(Data records Opens)
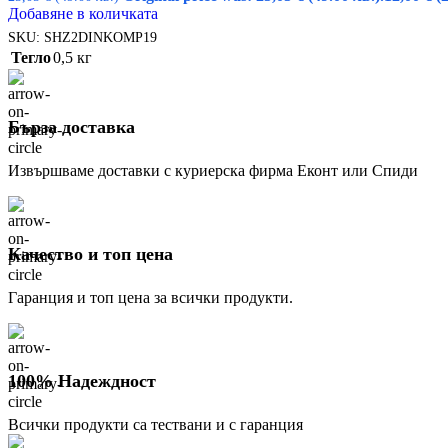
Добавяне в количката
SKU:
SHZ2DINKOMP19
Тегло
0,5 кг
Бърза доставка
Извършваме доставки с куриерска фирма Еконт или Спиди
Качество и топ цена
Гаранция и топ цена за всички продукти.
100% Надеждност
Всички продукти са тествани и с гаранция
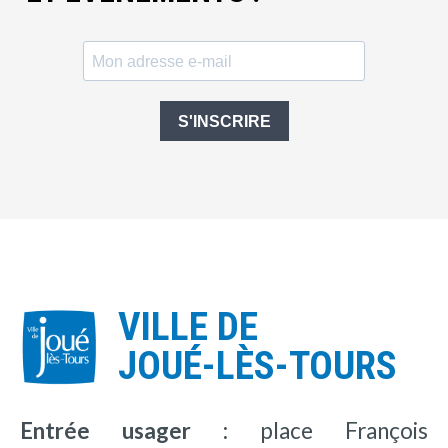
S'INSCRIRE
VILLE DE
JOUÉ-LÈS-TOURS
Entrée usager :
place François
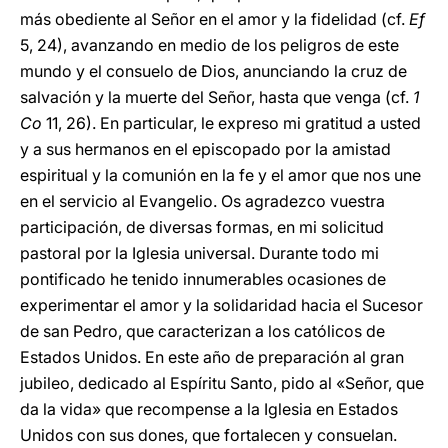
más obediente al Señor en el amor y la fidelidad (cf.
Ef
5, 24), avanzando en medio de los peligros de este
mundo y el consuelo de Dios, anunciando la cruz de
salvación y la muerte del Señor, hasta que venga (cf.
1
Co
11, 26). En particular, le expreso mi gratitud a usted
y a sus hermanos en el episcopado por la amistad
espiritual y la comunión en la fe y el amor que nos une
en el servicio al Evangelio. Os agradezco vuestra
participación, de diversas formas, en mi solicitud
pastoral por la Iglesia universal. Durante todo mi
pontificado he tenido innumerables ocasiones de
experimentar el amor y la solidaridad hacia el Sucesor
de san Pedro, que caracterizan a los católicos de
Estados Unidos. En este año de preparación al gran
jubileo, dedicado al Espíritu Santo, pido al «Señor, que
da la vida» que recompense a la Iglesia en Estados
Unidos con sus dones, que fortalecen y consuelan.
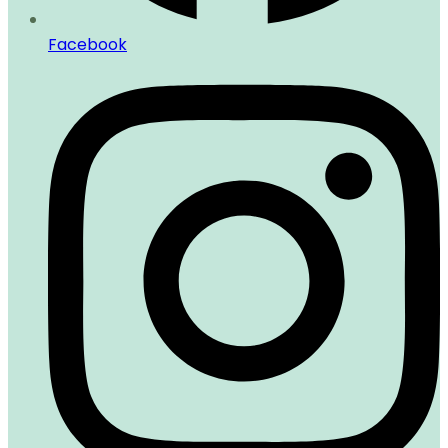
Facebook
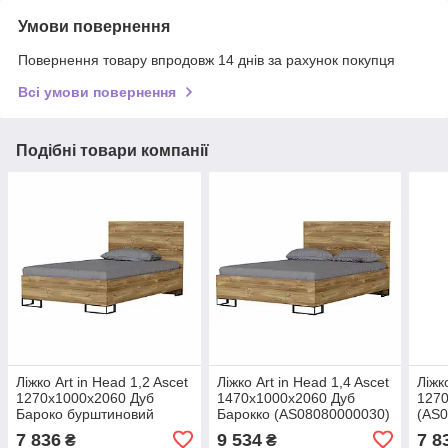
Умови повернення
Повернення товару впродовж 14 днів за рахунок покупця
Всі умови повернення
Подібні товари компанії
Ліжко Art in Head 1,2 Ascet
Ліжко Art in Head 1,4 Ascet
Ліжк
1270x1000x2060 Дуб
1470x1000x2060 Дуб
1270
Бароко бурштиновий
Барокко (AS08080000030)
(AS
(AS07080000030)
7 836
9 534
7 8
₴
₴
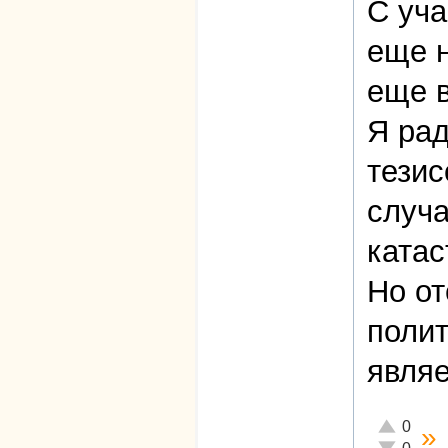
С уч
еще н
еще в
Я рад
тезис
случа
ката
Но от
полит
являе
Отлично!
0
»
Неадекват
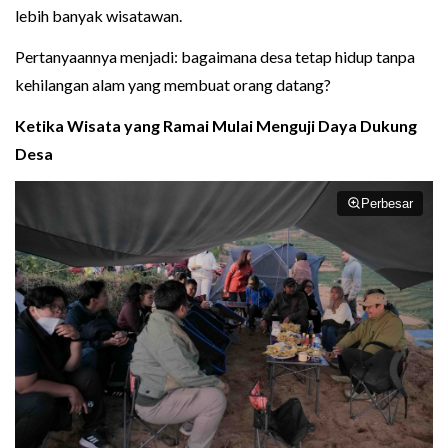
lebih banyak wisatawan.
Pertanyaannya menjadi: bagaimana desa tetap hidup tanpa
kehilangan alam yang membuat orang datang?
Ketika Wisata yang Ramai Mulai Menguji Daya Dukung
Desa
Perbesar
(Data records Closes)
(Data records Opens)
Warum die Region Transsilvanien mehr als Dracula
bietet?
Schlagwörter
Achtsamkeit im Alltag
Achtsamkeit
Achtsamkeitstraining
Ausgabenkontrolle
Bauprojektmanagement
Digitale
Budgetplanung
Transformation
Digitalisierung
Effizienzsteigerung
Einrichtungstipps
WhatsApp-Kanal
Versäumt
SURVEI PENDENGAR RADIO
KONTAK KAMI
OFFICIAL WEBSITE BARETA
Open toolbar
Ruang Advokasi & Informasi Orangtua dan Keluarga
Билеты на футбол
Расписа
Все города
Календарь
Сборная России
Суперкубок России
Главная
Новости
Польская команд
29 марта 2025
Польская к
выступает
(Data records Closes)
(Data records Opens)
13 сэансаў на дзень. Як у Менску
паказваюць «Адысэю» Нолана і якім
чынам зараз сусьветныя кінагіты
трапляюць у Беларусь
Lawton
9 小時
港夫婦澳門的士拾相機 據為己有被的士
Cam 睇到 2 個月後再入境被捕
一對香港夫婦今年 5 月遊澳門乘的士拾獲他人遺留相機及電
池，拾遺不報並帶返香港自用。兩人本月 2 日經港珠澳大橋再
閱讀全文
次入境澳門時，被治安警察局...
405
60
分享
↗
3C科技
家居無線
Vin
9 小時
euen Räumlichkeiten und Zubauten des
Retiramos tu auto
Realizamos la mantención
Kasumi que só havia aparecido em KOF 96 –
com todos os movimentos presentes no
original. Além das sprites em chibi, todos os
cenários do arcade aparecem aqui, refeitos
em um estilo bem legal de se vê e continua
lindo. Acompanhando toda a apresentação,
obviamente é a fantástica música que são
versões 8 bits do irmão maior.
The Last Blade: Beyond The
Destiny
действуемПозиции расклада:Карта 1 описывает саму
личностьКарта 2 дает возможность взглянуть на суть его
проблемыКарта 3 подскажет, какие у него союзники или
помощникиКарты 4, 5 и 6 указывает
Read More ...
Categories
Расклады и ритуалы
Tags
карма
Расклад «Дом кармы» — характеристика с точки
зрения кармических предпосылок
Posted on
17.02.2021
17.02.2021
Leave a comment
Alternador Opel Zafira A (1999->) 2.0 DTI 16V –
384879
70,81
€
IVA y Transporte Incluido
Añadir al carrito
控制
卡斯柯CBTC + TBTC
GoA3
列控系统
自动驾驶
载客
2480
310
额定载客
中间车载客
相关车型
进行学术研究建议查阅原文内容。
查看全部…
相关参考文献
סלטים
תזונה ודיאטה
(Data records Closes)
* Problem to work on:
Only the lines between the one with "Бърза доставка" and the one with "1470x1000x2060 Дуб", those two included, get copied from the material above. Keep it exact and free of pictures.

* Answer box:
Бърза доставка
Извършваме доставки с куриерска фирма Еконт или Спиди
Качество и топ цена
Гаранция и топ цена за всички продукти.
100% Надеждност
Всички продукти са тествани и с гаранция
S'INSCRIRE
VILLE DE
JOUÉ-LÈS-TOURS
Entrée usager :
place François
más obediente al Señor en el amor y la fidelidad (cf.
Ef
5, 24), avanzando en medio de los peligros de este
mundo y el consuelo de Dios, anunciando la cruz de
salvación y la muerte del Señor, hasta que venga (cf.
1
Co
11, 26). En particular, le expreso mi gratitud a usted
y a sus hermanos en el episcopado por la amistad
espiritual y la comunión en la fe y el amor que nos une
en el servicio al Evangelio. Os agradezco vuestra
participación, de diversas formas, en mi solicitud
pastoral por la Iglesia universal. Durante todo mi
pontificado he tenido innumerables ocasiones de
experimentar el amor y la solidaridad hacia el Sucesor
de san Pedro, que caracterizan a los católicos de
Estados Unidos. En este año de preparación al gran
jubileo, dedicado al Espíritu Santo, pido al «Señor, que
da la vida» que recompense a la Iglesia en Estados
Unidos con sus dones, que fortalecen y consuelan.
Facebook
Умови повернення
Повернення товару впродовж 14 днів за рахунок покупця
Всі умови повернення
Подібні товари компанії
Ліжко Art in Head 1,2 Ascet
Ліжко Art in Head 1,4 Ascet
Ліжк
1270x1000x2060 Дуб
1470x1000x2060 Дуб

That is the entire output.